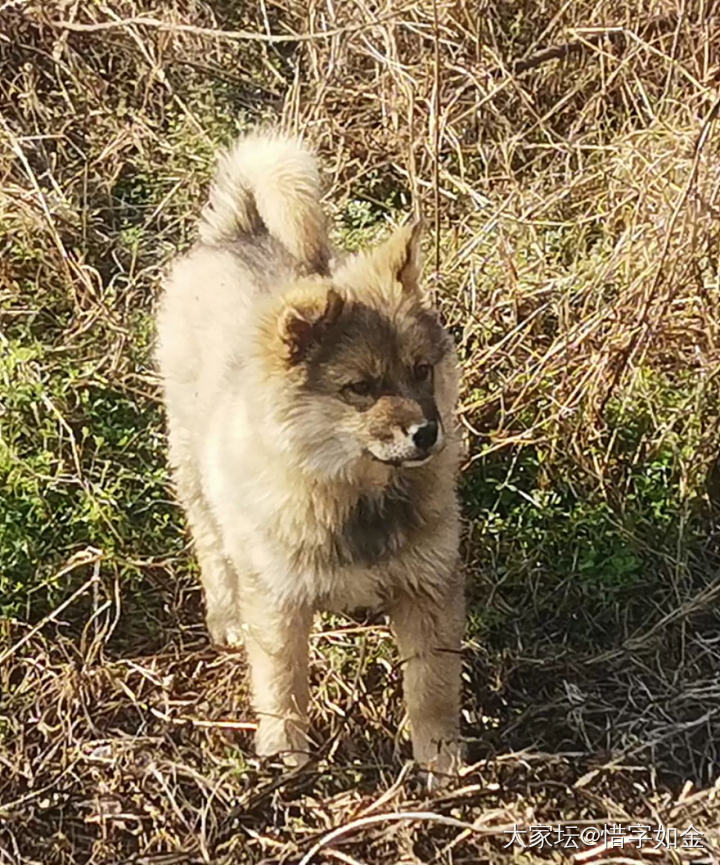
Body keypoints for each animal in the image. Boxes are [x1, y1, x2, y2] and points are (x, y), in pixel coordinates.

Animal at [155, 128, 464, 776]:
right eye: (361, 388)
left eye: (422, 370)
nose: (428, 433)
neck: (358, 495)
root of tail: (241, 230)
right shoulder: (278, 600)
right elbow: (283, 680)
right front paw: (286, 752)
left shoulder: (427, 587)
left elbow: (431, 686)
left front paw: (440, 760)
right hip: (194, 473)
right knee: (213, 552)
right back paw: (225, 619)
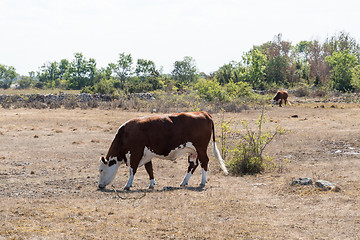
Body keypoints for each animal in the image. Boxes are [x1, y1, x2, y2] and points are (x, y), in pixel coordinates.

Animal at [98, 111, 228, 191]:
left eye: (101, 170)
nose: (99, 186)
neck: (125, 134)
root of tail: (203, 113)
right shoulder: (146, 155)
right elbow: (149, 169)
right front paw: (151, 184)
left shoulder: (136, 153)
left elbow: (132, 169)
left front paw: (128, 185)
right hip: (193, 151)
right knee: (193, 165)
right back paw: (184, 182)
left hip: (201, 148)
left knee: (204, 162)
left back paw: (202, 182)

* * *

● **Your objective**: Every entry should be repeated verbatim, with the pictures left out.

● **Task output**:
Body keypoints for each animal in the image. Boxes are [x1, y1, x2, y2] and points are (x, y), in pixel coordinates.

Animal at [155, 128, 464, 776]:
right eye: (361, 388)
left eye: (422, 370)
nose: (428, 433)
neck: (358, 495)
root of tail: (241, 230)
right shoulder: (278, 600)
right elbow: (283, 680)
right front paw: (286, 752)
left shoulder: (427, 587)
left elbow: (431, 686)
left front paw: (440, 760)
right hip: (194, 473)
right knee: (213, 552)
right back paw: (225, 619)
Body keypoints for each animal in the image. Boxes are [x1, y1, x2, y2] and points are (x, y), in pixel coordinates.

Animal at [98, 111, 228, 191]:
left eye: (101, 170)
nose: (99, 186)
neck: (125, 134)
root of tail: (203, 113)
right shoulder: (146, 155)
right elbow: (149, 169)
right front paw: (151, 184)
left shoulder: (136, 153)
left elbow: (132, 169)
left front paw: (128, 185)
right hip: (193, 151)
right knee: (193, 165)
right back paw: (184, 182)
left hip: (201, 148)
left knee: (204, 162)
left back paw: (202, 182)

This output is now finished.